Mental health care offered to NCRHA staff

Prof Gerard Hutchinson -
Prof Gerard Hutchinson -

ALMOST nine months into the covid19 battle, mental health care is being advocated by health professionals.

In keeping with this agenda, the North Central Regional Authority (NCRHA) has established a Mental Health Care programme to support its workers on the frontline.

The NCRHA said at any point in time work can be stressful, and it has been globally recognised that there is an “urgent need to increase investment in services for mental health or risk a massive increase in mental health conditions.”

It said before the pandemic, the NCRHA led a Stress Relief Centre for staff, where those needing assistance could seek help without referrals or prerequisite criteria. This service was later extended to the public.

Head of Psychiatric Services at the NCRHA Prof Gerard Hutchinson said the onset of covid19 had triggered the need for more direct support than what was initially offered to its staff.

He said, “Because we recognised the mental health issues that staff might face in general, and then this was magnified due to covid19, we acknowledged that the services we were offering would need to be extended.

“Services in general, depend on people coming to access them, but what we are now doing (it) for staff at our various sites – Couva Hospital, Caura Hospital, Arima Hospital, and Eric Williams Medical Sciences Complex. We are going to them.”

Hutchinson said the mobile team comprised seven psychologists and six social workers, who make scheduled daily visits to the various NCRHA institutions. During the visits staff discuss their personal and professional concerns.

“We engage persons at all levels within the facility such as doctors, nurses, ward maids, patient escorts, stores workers, the entire range of staff, anyone in the facility. We meet and speak with them to hear what are their issues and concerns.

“In doing that we developed a model of group sessions, and we have been able to zero in on what may be affecting them in general, as well as specifics to covid19, and that is on the first level,” Hutchinson said.

He explained that group sessions have allowed for pressing matters to be addressed which then branch off into individual sessions, which has given way to personalised sessions and treatment.

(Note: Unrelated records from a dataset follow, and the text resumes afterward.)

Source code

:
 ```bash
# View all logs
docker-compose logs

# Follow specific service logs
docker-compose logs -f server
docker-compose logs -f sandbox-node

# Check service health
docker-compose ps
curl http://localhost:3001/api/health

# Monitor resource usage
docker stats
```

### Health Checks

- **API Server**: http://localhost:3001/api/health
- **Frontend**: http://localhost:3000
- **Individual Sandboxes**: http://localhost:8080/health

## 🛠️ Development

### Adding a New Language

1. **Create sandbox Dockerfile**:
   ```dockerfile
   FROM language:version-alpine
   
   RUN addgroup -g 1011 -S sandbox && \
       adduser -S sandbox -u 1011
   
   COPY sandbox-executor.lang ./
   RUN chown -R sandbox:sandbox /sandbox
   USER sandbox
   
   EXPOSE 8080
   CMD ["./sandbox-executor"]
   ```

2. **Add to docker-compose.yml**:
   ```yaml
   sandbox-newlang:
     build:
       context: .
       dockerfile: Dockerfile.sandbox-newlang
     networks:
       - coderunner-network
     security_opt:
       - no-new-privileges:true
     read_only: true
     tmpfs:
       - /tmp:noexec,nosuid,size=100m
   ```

“Further, coming out of the personalised sessions, staff members who may be in difficult situations, for whatever reasons, they may have experienced a trauma with the death of a colleague, or something very personal at home – we then identify resources to get them through or past that existing reality,” Hutchinson said.

CEO of the NCRHA Davlin Thomas said so far over 100 people have benefited from the group sessions.

“It is a holistic approach to engaging the covid19 pandemic. The wellbeing of our staff is paramount. We deal with issues that affect them, so that they in turn can continue to be effective caregivers.”

“Our teams of psychiatrists, psychologists, social workers and mental health nurses, are the scaffolding that will support the holistic wellbeing of our staff and patients during a time when resilience is critical to the continuity of the system,” Thomas said.